George Simpson, the Bay Company’s governor of the Northern Department of Rupert Land, which included the Columbia drainage, personally selected the site of Fort Colville and negotiated with local Indians to locate it there. While he found Fort Spokane “delightfully situated,” he was a penny-pincher and decided that the Colville location, adjacent to the Columbia, would reduce the expense of delivering furs and goods and had better potential for farming.
In this, Simpson followed the advice of Alexander Kennedy, his chief Factor at Fort Spokane, who wrote in his annual report for 1822 that the fort was difficult to supply and that that Indians “monopolized” the salmon fishing.
Simpson, visited Spokane House on October 28, 1824, and later ordered it moved to the Kettle Falls site. Simpson named the new fort after Andrew Colville, a Bay Company director. The move was completed in the spring of 1826.

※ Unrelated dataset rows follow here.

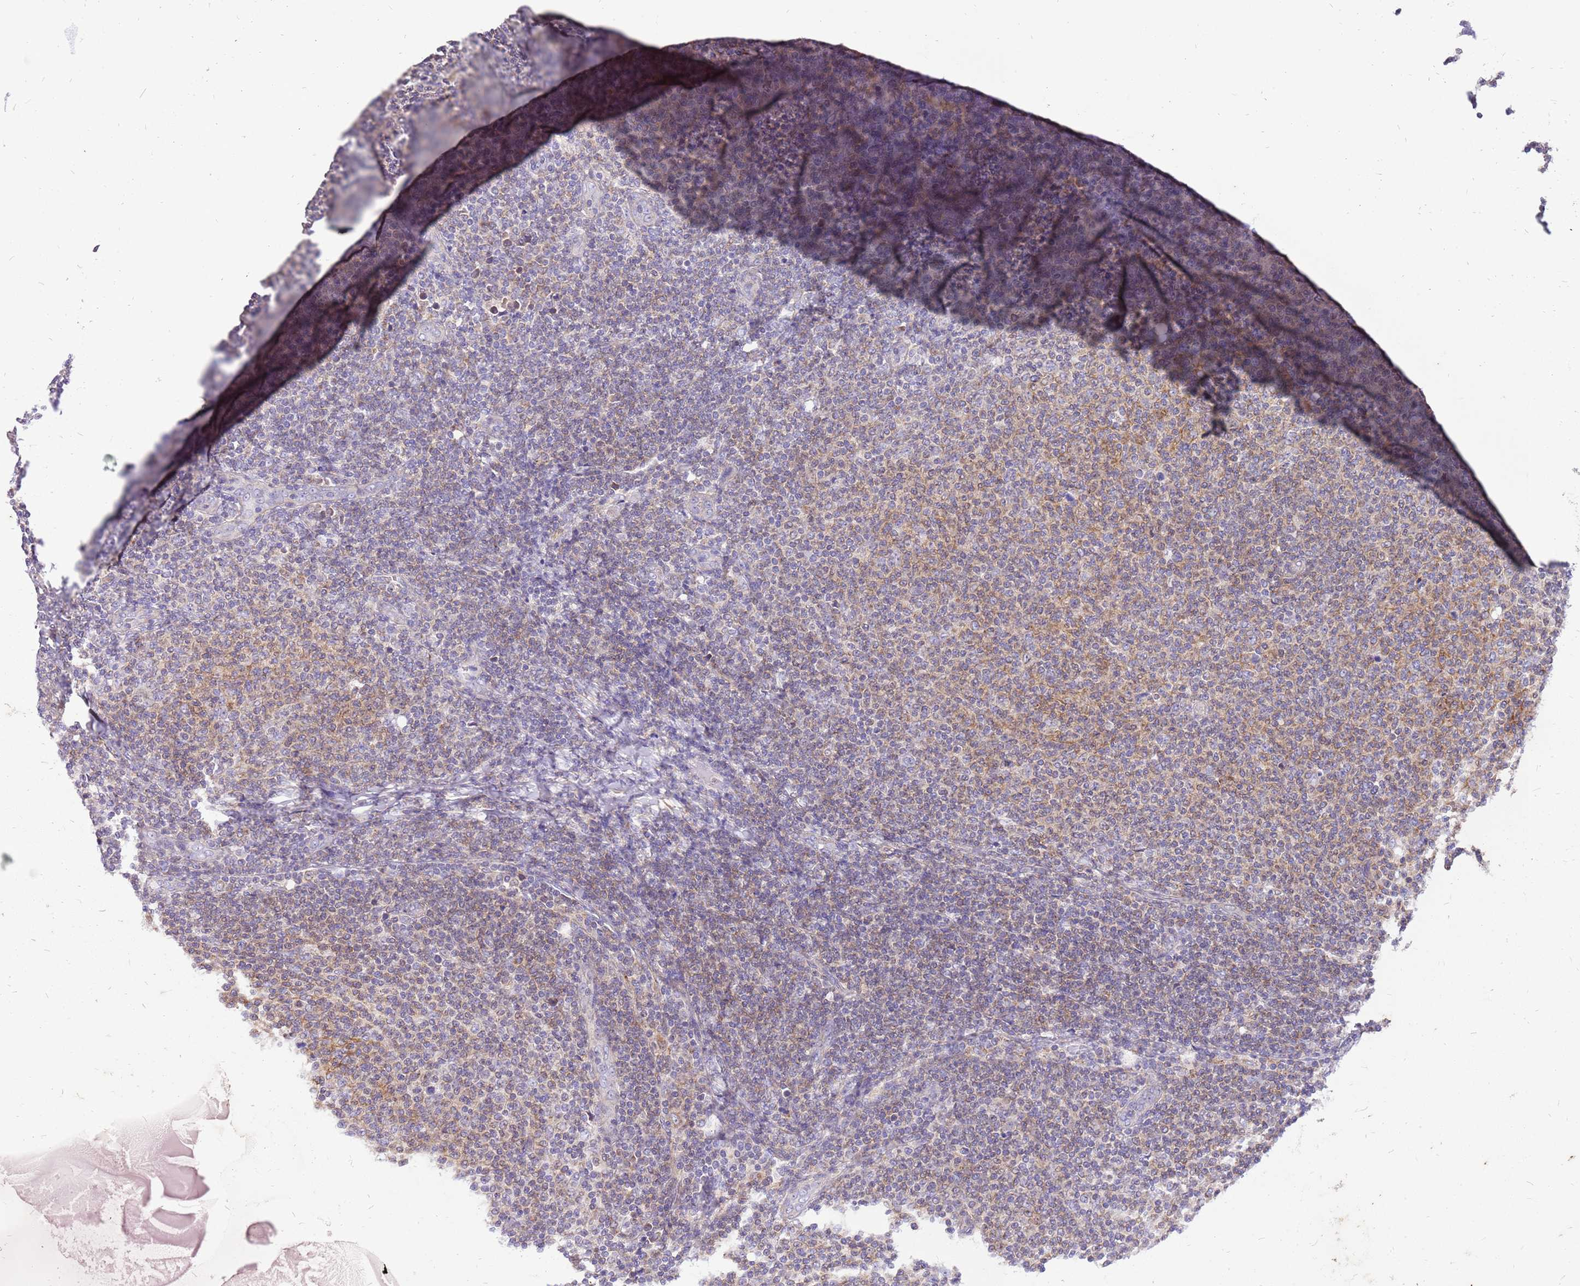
{"staining": {"intensity": "weak", "quantity": "25%-75%", "location": "cytoplasmic/membranous"}, "tissue": "lymphoma", "cell_type": "Tumor cells", "image_type": "cancer", "snomed": [{"axis": "morphology", "description": "Malignant lymphoma, non-Hodgkin's type, Low grade"}, {"axis": "topography", "description": "Lymph node"}], "caption": "The photomicrograph demonstrates staining of lymphoma, revealing weak cytoplasmic/membranous protein staining (brown color) within tumor cells.", "gene": "WDR90", "patient": {"sex": "male", "age": 66}}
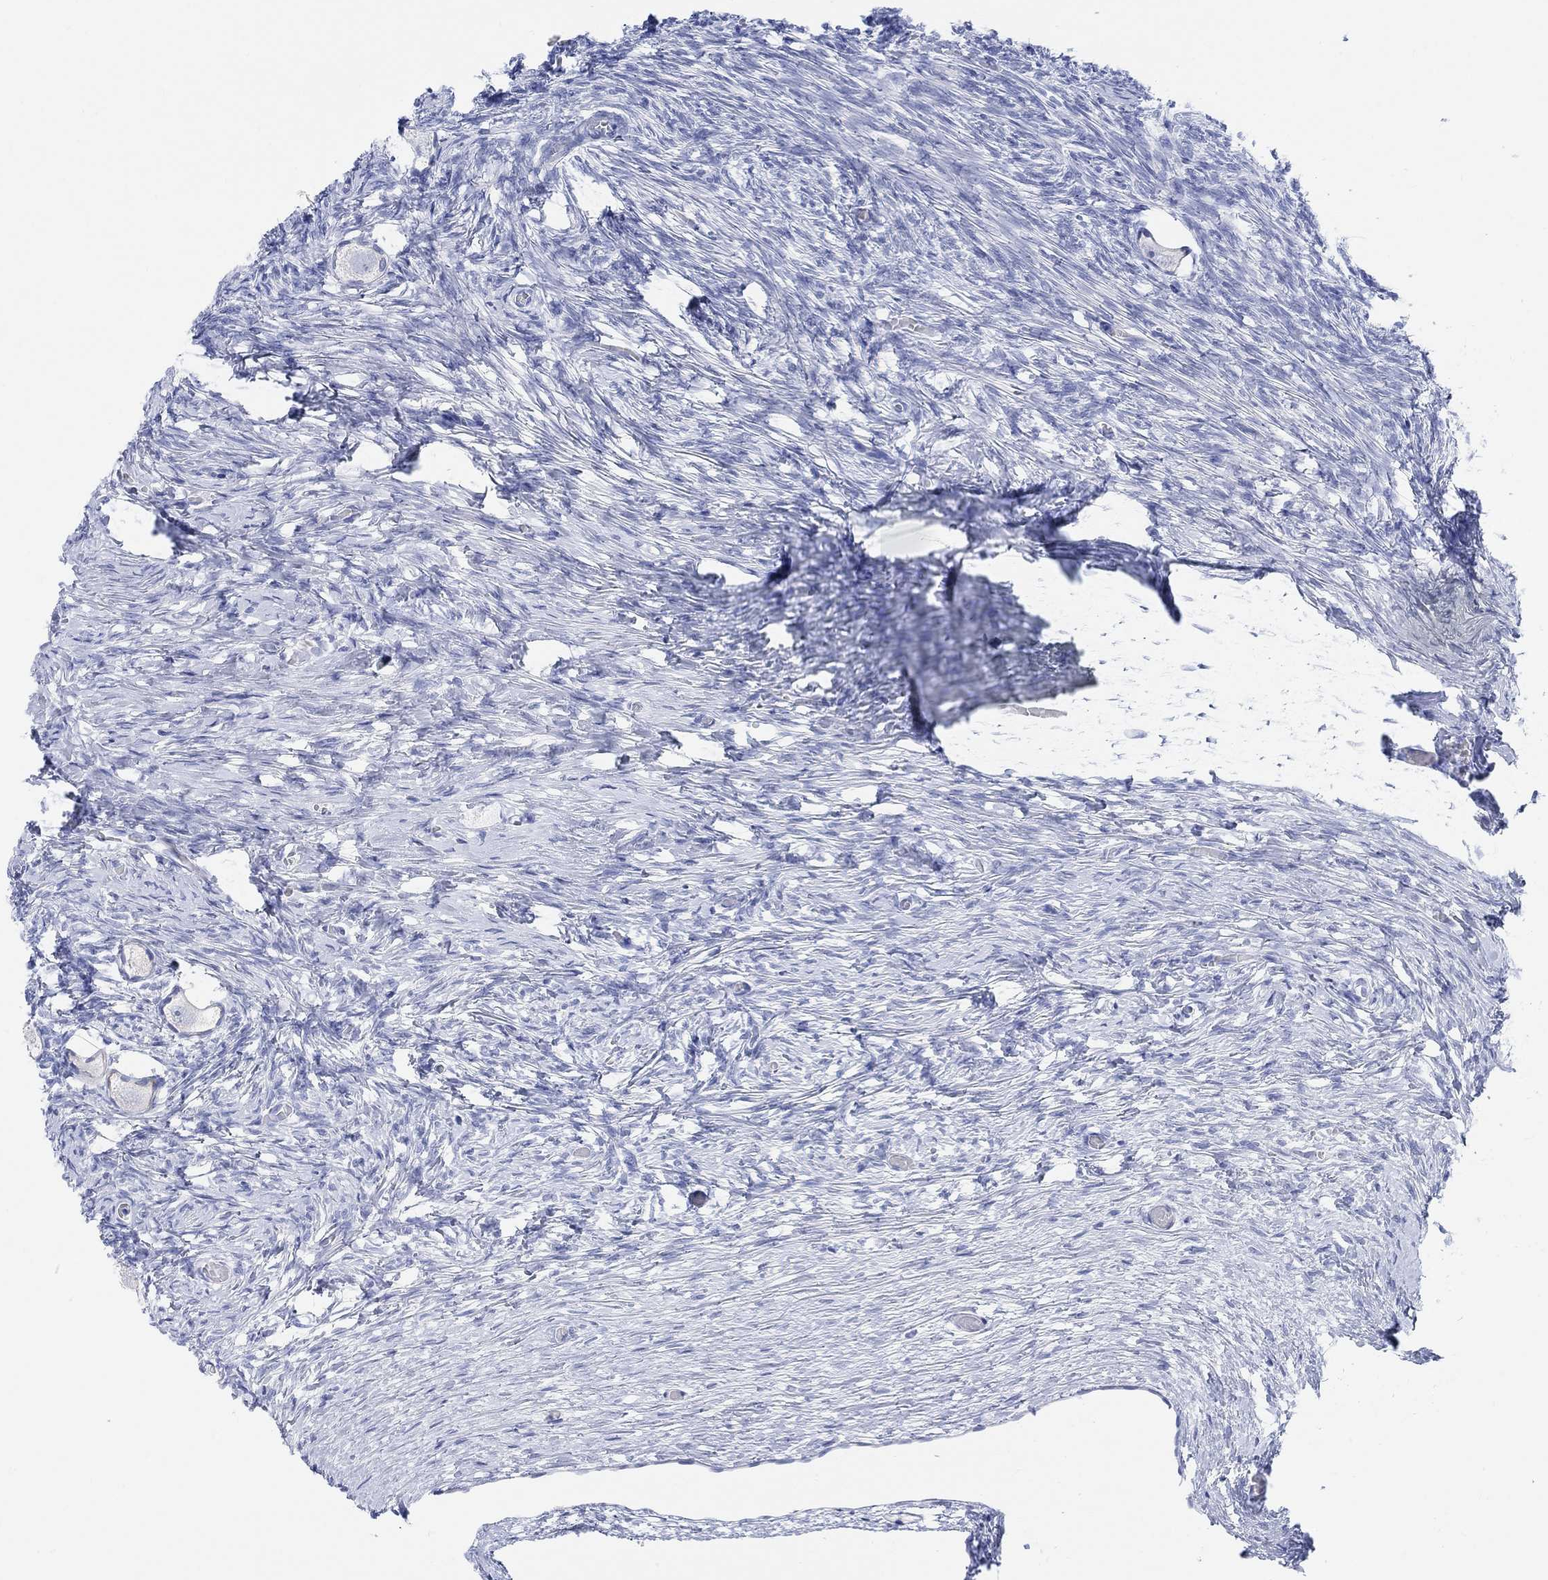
{"staining": {"intensity": "negative", "quantity": "none", "location": "none"}, "tissue": "ovary", "cell_type": "Follicle cells", "image_type": "normal", "snomed": [{"axis": "morphology", "description": "Normal tissue, NOS"}, {"axis": "topography", "description": "Ovary"}], "caption": "Immunohistochemistry (IHC) of normal human ovary displays no positivity in follicle cells. (Brightfield microscopy of DAB immunohistochemistry at high magnification).", "gene": "XIRP2", "patient": {"sex": "female", "age": 27}}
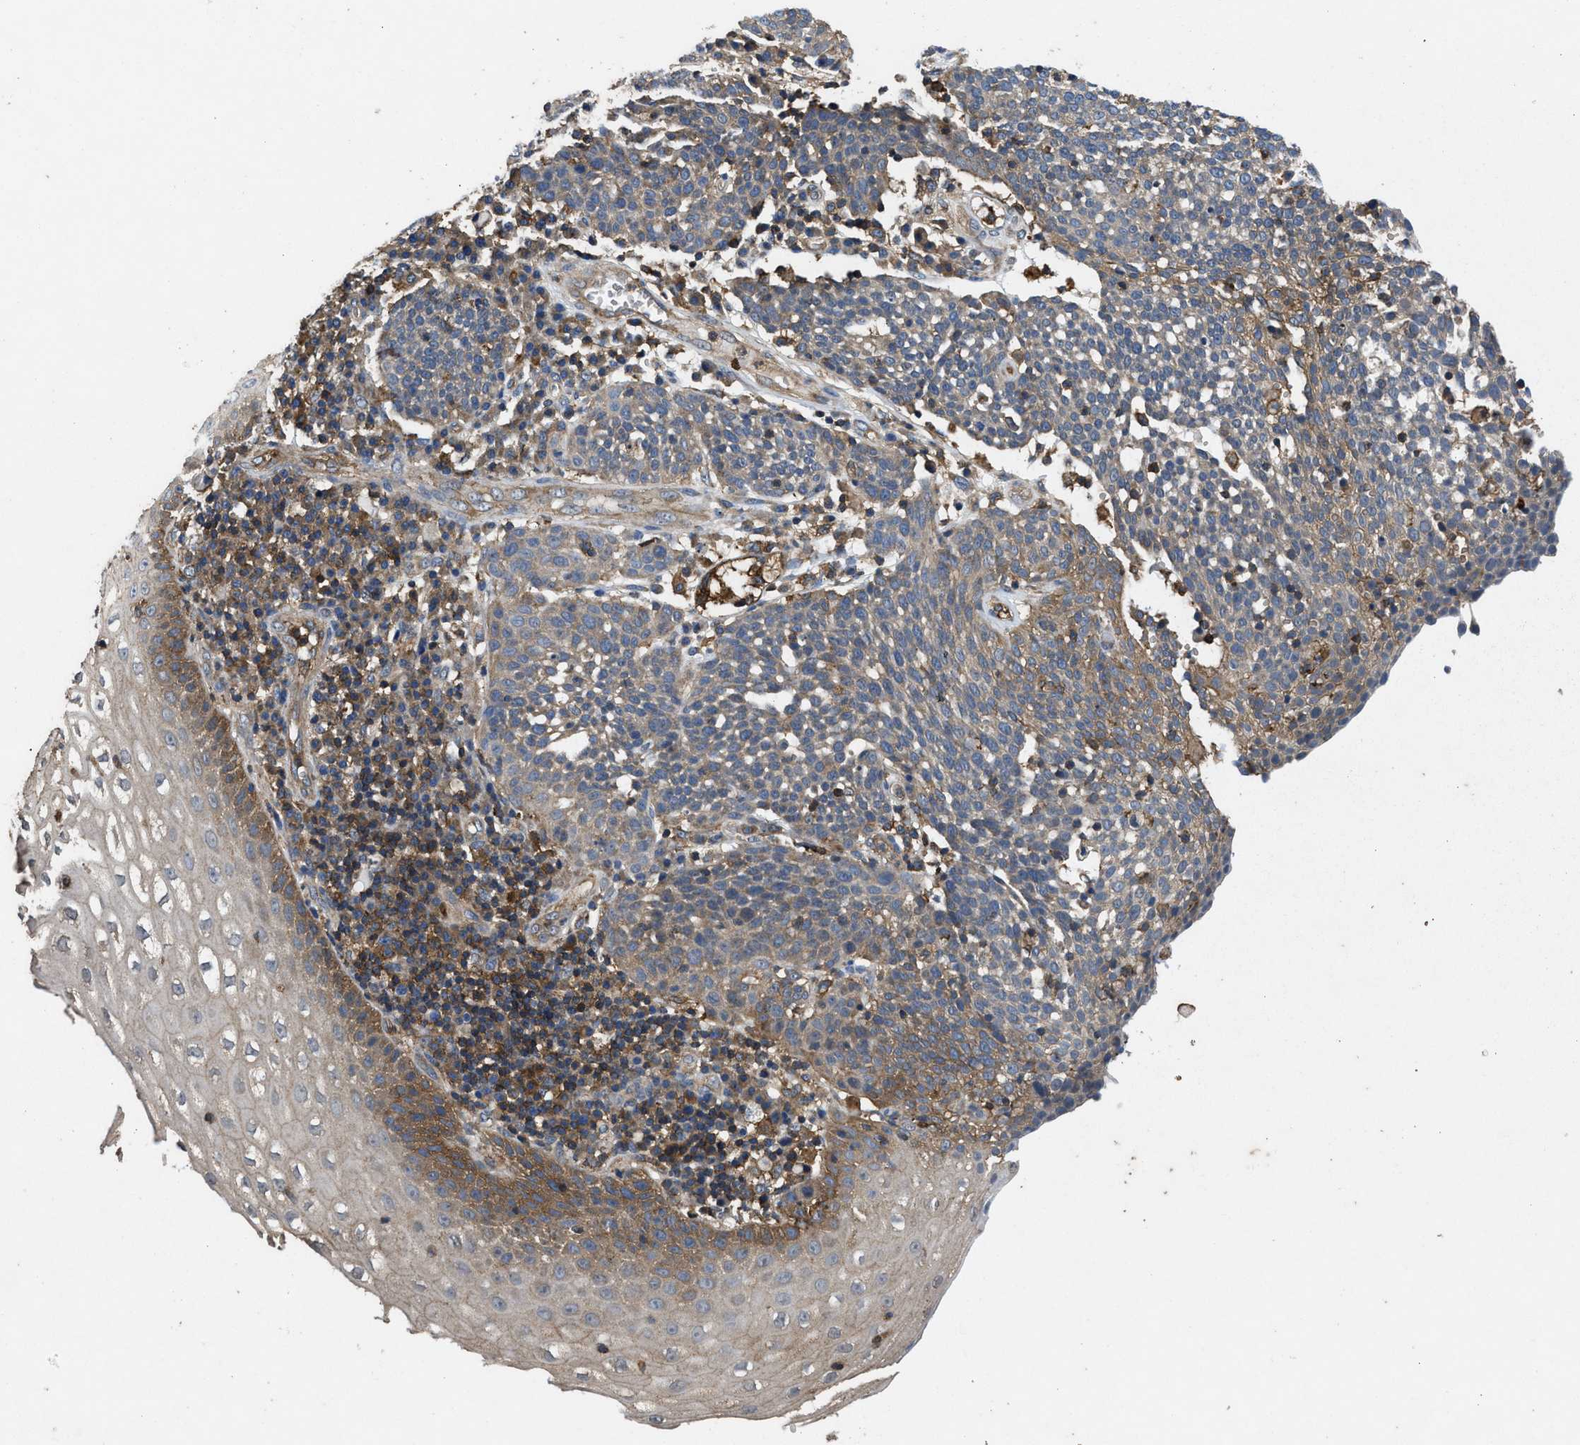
{"staining": {"intensity": "weak", "quantity": "<25%", "location": "cytoplasmic/membranous"}, "tissue": "cervical cancer", "cell_type": "Tumor cells", "image_type": "cancer", "snomed": [{"axis": "morphology", "description": "Squamous cell carcinoma, NOS"}, {"axis": "topography", "description": "Cervix"}], "caption": "Tumor cells are negative for protein expression in human cervical cancer (squamous cell carcinoma).", "gene": "LINGO2", "patient": {"sex": "female", "age": 34}}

Fort Colville quickly grew in importance in the Bay Company’s operations. The farm was particularly successful, as Simpson hoped it would be. Wheat initially did poorly, but later thrived, as did vegetables and livestock. By 1828 Fort Colville supplied all of the interior Columbia River Basin posts of the Bay Company, allowing Simpson to reduce the number of men employed in transporting goods from Fort George, at Astoria or Fort Vancouver to the interior. Between 1826 and 1830 more than 15,000 beaver pelts were processed through the forest, but their numbers steadily declined — in part due to the company’s decision to trap as many as possible to discourage competition from Americans. Resolution of the international border in 1846 — Fort Colville now was in America — and the steady decline of the fur trade, coupled with the unrest of the Indian wars in the 1850s, the company gradually shifted its operations north into Canada. The United States Army established its own Fort Colville in 1859 about 14 miles south of the Bay Company’s post, initially to provide escorts to parties that were surveying the international boundary.